Two lawyers are criticizing a decision Tuesday to allow senior RCMP witnesses to avoid cross-examination before the inquiry investigating the 2020 mass shooting in Nova Scotia.
The lawyers, Tara Miller and Josh Bryson, represent relatives of some of the victims gunned down by a killer disguised as a Mountie and driving a replica RCMP cruiser on April 18-19, 2020.
The federal-provincial commission of inquiry has agreed to provide special accommodations for three senior Mounties when they testify about command decisions they made as the tragedy unfolded.

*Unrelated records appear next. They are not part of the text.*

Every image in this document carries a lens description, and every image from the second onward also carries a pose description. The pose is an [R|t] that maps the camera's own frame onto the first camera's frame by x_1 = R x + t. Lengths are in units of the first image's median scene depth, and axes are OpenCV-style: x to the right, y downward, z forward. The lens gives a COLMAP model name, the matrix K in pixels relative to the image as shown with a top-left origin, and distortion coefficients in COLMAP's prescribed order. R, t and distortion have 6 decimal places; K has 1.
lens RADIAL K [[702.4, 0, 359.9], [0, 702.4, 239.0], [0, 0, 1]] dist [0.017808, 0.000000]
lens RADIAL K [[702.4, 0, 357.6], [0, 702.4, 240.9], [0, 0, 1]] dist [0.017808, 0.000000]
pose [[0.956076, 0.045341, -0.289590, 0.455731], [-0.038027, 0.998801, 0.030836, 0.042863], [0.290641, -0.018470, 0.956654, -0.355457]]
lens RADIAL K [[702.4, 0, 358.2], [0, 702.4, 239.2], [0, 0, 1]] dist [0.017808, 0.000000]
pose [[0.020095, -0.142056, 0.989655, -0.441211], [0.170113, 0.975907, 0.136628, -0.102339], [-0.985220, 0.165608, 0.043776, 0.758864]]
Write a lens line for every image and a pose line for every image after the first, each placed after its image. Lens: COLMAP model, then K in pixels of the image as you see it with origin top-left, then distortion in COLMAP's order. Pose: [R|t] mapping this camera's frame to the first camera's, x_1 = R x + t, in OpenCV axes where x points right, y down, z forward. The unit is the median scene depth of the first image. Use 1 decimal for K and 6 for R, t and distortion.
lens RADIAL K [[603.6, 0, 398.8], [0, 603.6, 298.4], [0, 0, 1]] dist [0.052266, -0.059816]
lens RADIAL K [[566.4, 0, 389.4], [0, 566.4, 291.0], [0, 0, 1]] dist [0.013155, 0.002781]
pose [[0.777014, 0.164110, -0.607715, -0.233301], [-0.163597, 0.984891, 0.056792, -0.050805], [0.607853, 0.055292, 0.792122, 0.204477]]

Two of the Mounties, Staff Sgt. Brian Rehill and Sgt. Andy O’Brien, will face questions from commission counsel via Zoom calls that will be recorded and broadcast at a later date. Participants and lawyers who wish to observe their testimony must remain off screen with their microphones muted while each Mountie is speaking.
No reasons were given for the special arrangements as this information is considered private information that typically deals with physical or psychological health needs, the commission said.
Miller said she disagrees with the decision not to allow direct cross-examination.
“It will erode trust in this process and the evidence that will come out of it for these key witnesses,” said Miller, who represents a relative of Kristen Beaton, a nurse and pregnant mother who was fatally shot while sitting in her car in Debert, N.S., on April 19, 2020.
Last week, the Nova Scotia RCMP issued a statement saying the inquiry would be violating its own rules if Mounties who endured trauma were called to testify without some form of accommodation.
The inquiry’s mandate calls for it to adopt a trauma-informed approach.
Bryson said he could have cross-examined Rehill and O’Brien without causing trauma. “I’m very disappointed in the ruling by the commissioners to be removing our meaningful participation in the evidence of these two key participants in this inquiry,” he said.
He said Rehill is the “most integral witness to this inquiry,” as he was the first critical incident commander to oversee officers dispatched to Portapique, N.S., where 13 people were killed on the night of April 18, 2020.
Rehill was the RCMP’s risk manager at its Operational Communications Centre in nearby Truro, N.S. When the centre received 911 calls confirming an active shooter was on the loose, Rehill immediately assumed command.
“He (Rehill) made the key decisions,” Bryson said in an interview Tuesday, adding that the senior Mountie should face questions about what he did to contain the killer on the first night.
As well, Bryson said Rehill should be asked about why there was confusion over who was in charge, given the fact that O’Brien and another Mountie — Staff Sgt. Al Carroll — were also issuing orders over the police radio that night.
Though he was off duty and had consumed four alcoholic drinks, O’Brien retrieved his portable radio from the detachment — with the help of his wife — and joined in offering direction to responding officers.
According to the commission, participating lawyers such as Bryson and Miller will be asked to provide questions for Rehill and O’Brien by Thursday at 4 p.m. The commission’s lawyers will then plan their questioning, which is expected to take place on Monday and Tuesday, beginning with Rehill.
Once that round of questioning is completed, participating lawyers will be asked if they have any further questions.
Meanwhile, Carroll — former district commander for Colchester County — is expected to testify Thursday via a live Zoom call. He will be provided with breaks during his appearance, the commission said Tuesday. He could face direct cross-examination.
The National Police Federation and the federal Department of Justice had requested that O’Brien and Rehill provide their information by sworn affidavit and that Carroll testify in person with questions asked only by commission counsel.
The commission confirmed Tuesday it received a total of six requests for accommodations. One request was rejected and the commission agreed that two other witnesses could testify as part of a panel. Those witnesses were not named.
“Accommodations are intended to ensure that the commission receives the best information possible from witnesses,” the commission said in a statement. “Since witness accommodation requests involve sensitive personal health information, the commission will not share any specific individual private information about these requests.”
On April 27, the commissioner leading the inquiry, Michael MacDonald, issued a decision saying RCMP Const. Vicki Colford could provide a written affidavit instead of testifying in person.